Catalyst is text mining software designed to help automatically process data collected by Harvester and add useful information to LookingGlass archives.

Dependencies

Setup

Install Dependencies

Please install DocManager (https://github.com/TransparencyToolkit/DocManager) and LookingGlass (https://github.com/TransparencyToolkit/LookingGlass) first. If you have DocManager and LookingGlass, you will already have the correct version of many dependencies.

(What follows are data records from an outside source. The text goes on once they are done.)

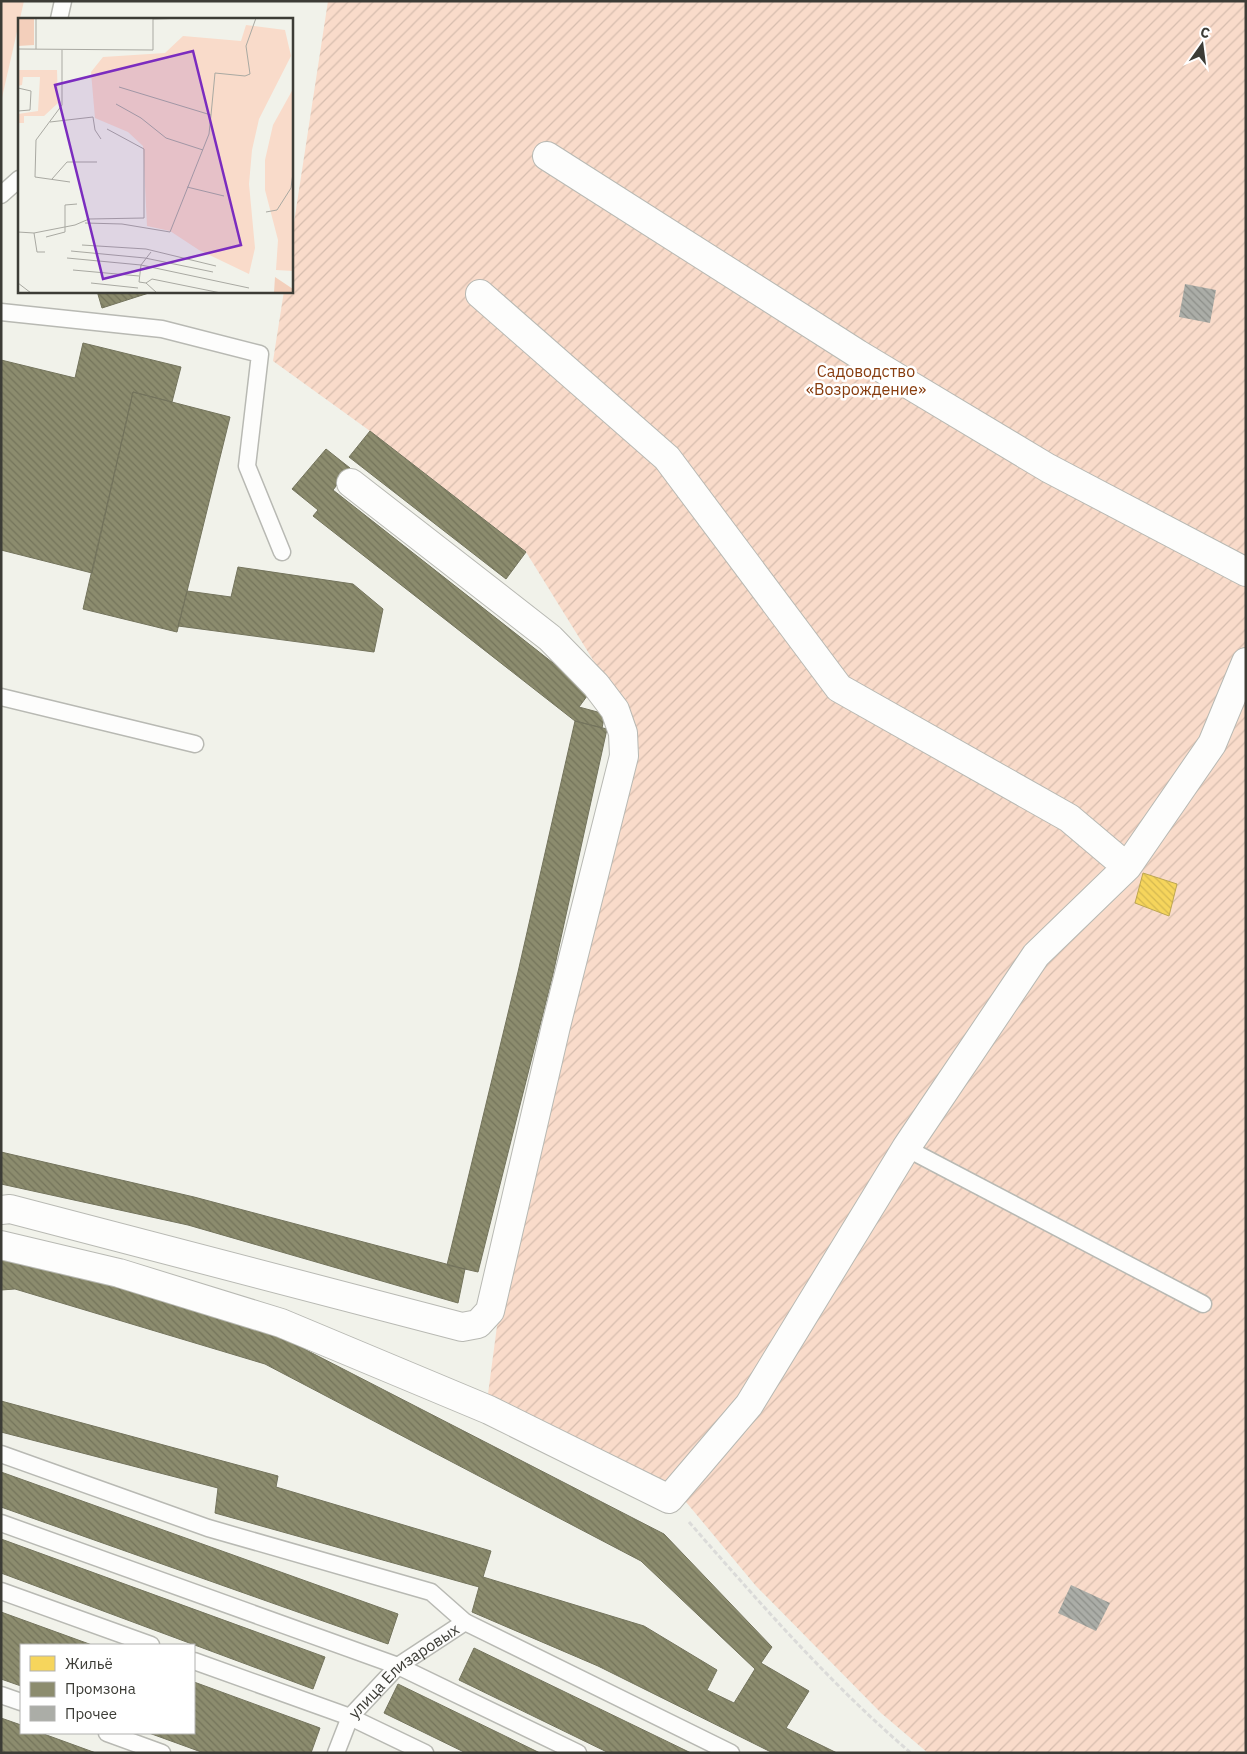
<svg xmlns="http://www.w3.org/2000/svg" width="1247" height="1754" font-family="'IBM Plex Sans',sans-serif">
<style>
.grass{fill:#f9dbca}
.garden{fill:url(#garden-furrows)}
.homes{fill:url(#homes-back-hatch);stroke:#bea751}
.industry{fill:url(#industry-back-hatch);stroke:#74745d}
.building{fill:url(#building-back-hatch)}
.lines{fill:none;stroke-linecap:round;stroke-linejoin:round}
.service-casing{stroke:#b8b9b3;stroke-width:19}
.minor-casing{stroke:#b8b9b3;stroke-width:30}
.path{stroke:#dbdbd9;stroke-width:3;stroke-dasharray:5 2.5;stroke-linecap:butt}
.service{stroke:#fdfdfc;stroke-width:16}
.minor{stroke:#fdfdfc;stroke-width:28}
.labels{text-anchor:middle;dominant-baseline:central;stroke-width:5;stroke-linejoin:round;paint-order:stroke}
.park-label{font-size:16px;fill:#873c0e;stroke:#fff}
.street-label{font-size:16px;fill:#3c3c36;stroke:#fff}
.inset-road{fill:none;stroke:#a9a9a2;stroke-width:1}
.view{fill:#7b2cbf;fill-opacity:0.15;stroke:#7b2cbf;stroke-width:2.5}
.inset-edge{fill:none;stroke:#3c3c36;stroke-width:2.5}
</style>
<defs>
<pattern id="garden-furrows" width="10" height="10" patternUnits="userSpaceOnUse" patternTransform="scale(1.25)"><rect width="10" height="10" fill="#f9dbca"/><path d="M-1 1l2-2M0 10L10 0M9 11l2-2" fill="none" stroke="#d6bdae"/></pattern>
<pattern id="homes-back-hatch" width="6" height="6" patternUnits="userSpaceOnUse" patternTransform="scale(1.25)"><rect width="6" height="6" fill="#f6d55c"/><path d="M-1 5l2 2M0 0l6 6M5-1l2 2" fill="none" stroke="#d4b851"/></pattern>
<pattern id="industry-back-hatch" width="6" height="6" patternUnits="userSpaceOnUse" patternTransform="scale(1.25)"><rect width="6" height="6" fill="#8c8c6e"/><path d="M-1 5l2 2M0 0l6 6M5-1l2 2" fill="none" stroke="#74745b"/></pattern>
<pattern id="building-back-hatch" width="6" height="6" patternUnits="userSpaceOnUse" patternTransform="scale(1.25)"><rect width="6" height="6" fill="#abada7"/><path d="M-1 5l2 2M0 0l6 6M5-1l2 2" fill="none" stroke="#8c8e89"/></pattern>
</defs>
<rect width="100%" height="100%" fill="#f1f2ea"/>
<path class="grass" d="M 1,1 L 24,1 L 1,102 Z"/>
<path class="garden" d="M 328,1 L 1246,1 L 1246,1753 L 928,1753 L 881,1713 L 756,1586 L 676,1490 L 652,1475 L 488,1394 L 499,1311 L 639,750 L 621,705 L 526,552 L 370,431 L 273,361 L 284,291 L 291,291 L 291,242 Z"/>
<path class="homes" d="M 1143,873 L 1177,884 L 1169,916 L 1135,903 Z"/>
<path class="industry" d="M 97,291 L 155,291 L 102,308 Z
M 83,343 L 181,367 L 172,402 L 133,392 L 92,573 L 1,550 L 1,360 L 75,378 Z
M 133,392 L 230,417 L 177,632 L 83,609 Z
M 370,431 L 526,552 L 506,579 L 349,457 Z
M 326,449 L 350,468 L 333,490 L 590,692 L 579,707 L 605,714 L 602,728 L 575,721 L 313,516 L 318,510 L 292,489 Z
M 238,567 L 353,584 L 383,609 L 374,652 L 178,626 L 187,591 L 231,597 Z
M 575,721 L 607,729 L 553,974 L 478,1272 L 447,1265 L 518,972 Z
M 1,1152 L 194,1197 L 465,1269 L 458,1303 L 188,1225 L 1,1184 Z
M 1,1257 L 115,1284 L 275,1334 L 664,1534 L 772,1647 L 761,1663 L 809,1691 L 786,1728 L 837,1753 L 773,1753 L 598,1666 L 472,1612 L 479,1587 L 215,1513 L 218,1488 L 1,1432 L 1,1401 L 278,1476 L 276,1487 L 491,1551 L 483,1577 L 644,1626 L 717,1670 L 707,1690 L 734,1703 L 755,1669 L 641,1561 L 265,1364 L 15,1289 L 1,1290 Z
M 1,1472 L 398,1614 L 388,1644 L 1,1507 Z
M 1,1539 L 325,1657 L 313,1689 L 1,1573 Z
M 1,1612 L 92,1645 L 21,1645 L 21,1686 L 1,1679 Z
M 474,1648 L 691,1753 L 609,1753 L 459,1680 Z
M 194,1682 L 320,1728 L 311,1753 L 204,1753 L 149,1733 L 194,1733 Z
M 398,1684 L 540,1753 L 466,1753 L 384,1713 Z
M 1,1718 L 21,1725 L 21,1733 L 41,1733 L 96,1753 L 1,1753 Z"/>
<path class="building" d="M 1185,284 L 1216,290 L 1210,323 L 1179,317 Z
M 1071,1585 L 1110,1603 L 1096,1631 L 1058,1613 Z"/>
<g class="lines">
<g class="service-casing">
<g id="service">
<path d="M 59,19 L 63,1"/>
<path d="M 1,195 L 19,179"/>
<path d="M 1,312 L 162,329 L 260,354 L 247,466 L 282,552"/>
<path d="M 1,697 L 195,744"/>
<path d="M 906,1148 L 1203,1304"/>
<path d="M 1,1454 L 208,1528 L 431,1592 L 465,1622 L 731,1753"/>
<path d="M 1,1523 L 398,1666 L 578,1753"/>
<path d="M 1,1591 L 151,1645"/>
<path d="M 194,1661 L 350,1717 L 425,1753"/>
<path d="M 1,1695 L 21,1702"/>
<path d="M 107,1733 L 162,1753"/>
<path id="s1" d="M 336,1753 L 350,1717 L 398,1666 L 465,1622"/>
</g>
</g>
<g class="minor-casing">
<path id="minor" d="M 547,156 L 858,354 L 1048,468 L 1246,572
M 480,294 L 667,458 L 839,688 L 1069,818 L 1127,867
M 1,1210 L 10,1209 L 462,1327 L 478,1324 L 490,1311 L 556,1026 L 624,756 L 623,733 L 615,710 L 596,685 L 550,638 L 351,483
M 1,1245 L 119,1273 L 281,1323 L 489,1410 L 669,1499 L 749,1405 L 906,1148 L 1036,955 L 1127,867 L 1212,744 L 1246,662"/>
</g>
<path class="path" d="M 689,1522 C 759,1602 830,1684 911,1753"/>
<use href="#service" class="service"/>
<use href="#minor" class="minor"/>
</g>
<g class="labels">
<g class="park-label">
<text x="866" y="371">Садоводство<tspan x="866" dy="18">«Возрождение»</tspan></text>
</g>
<g class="street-label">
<text stroke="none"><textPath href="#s1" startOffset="110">улица Елизаровых</textPath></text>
</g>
</g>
<g transform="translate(18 18)">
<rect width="275" height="275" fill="#f1f2ea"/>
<path d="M 0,52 L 39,52 L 40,85 L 26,98 L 6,98 L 6,105 L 0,105 L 0,96 L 20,93 L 22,59 L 5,59 L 4,67 L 0,68 Z" fill="#f9dbca"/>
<path d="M 0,0 L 16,0 L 16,27 L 0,28 ZM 257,259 L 275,271 L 275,275 L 256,275 Z" fill="#f3cfbb"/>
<path d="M 228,7 L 267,12 L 273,38 L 241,101 L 234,132 L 231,166 L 237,230 L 231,256 L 181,232 L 152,213 L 129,208 L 125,128 L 110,114 L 77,100 L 73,54 L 85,39 L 147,35 L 165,18 L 223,23 ZM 275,71 L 275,253 L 258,252 L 260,222 L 247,172 L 247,142 L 255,107 Z" fill="#f9dbca"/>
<path class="inset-road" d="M 135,1 L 170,0M 0,31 L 135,32 L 135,0M 18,31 L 18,0M 44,32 L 44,87 L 18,122 L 17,159 L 52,164M 0,70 L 13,73 L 12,92 L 0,93M 98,86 L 123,100 L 148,120 L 185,132M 193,97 L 197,55 L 227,58 L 232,56 L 228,28 L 238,0M 32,104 L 75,99 L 77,112 L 83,121M 34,161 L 49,144 L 79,144M 169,169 L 206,178M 248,194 L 259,192 L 273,170 L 275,155M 67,205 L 104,206 L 152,214 L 191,116 L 193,97 L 101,69M 0,214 L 16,215 L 57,207 L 71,201 L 126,200 L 126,131 L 89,111M 16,215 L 19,234 L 27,234M 28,219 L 47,214 L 47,187 L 59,186M 64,227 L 128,231 L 198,248M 53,233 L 127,240 L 195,254M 133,234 L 123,247 L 121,264 L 128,265 L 139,275M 49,240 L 123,247 L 231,270M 55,252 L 121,258M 0,265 L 13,275M 73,265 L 120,270M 128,265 L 134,261 L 203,275"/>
<path class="view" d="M 175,33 L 223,227 L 85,261 L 37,67 Z"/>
<rect width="275" height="275" class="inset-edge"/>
</g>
<rect width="1247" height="1754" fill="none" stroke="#3c3c36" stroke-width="5"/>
<rect x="20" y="1644" width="175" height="90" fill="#ffffff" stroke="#b1b1af"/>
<rect x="30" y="1656" width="25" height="15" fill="#f6d55c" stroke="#b1b1af"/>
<text x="65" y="1669" font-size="15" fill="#3c3c36">Жильё</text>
<rect x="30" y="1682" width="25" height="15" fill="#8c8c6e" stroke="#b1b1af"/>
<text x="65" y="1694" font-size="15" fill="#3c3c36">Промзона</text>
<rect x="30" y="1706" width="25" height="15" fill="#abada7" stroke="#b1b1af"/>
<text x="65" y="1719" font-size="15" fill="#3c3c36">Прочее</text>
<g transform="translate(1202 45) rotate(14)" stroke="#ffffff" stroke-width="4" paint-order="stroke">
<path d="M0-4L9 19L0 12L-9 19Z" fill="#3c3c36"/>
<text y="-8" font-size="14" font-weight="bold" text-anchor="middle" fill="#3c3c36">С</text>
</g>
</svg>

Aside from installing LookingGlass and DocManager, you should run-

apt-get install openjdk-8-jdk openjdk-8-jre libcurl3 libcurl3-gnutls \
                libcurl4-openssl-dev sqlite3

Download Stanford NER

Download and unzip Stanford NER from https://nlp.stanford.edu/software/CRF-NER.html#Download

Install Gems

bundle install

If cld fails to install, you may need to run: CFLAGS="-Wno-narrowing" CXXFLAGS="$CFLAGS" gem install cld

Setup database

rake db:create
rake db:reset

Preparing to Run Catalyst

Start DocManager and (optionally) LookingGlass

Please see the LG and DocManager repos for current instructions-

Start Named Entity Recognition

cd into the stanford-ner directory, then run-

java -mx1000m -cp stanford-ner.jar:lib/* edu.stanford.nlp.ie.NERServer \
     -loadClassifier classifiers/english.all.3class.distsim.crf.ser.gz \
     -port 9002 -outputFormat inlineXML

Start Catalyst

From the Catalyst repository directory, run:

rails server -p 9004

Run Catalyst

Run a script that tells Catalyst what to do.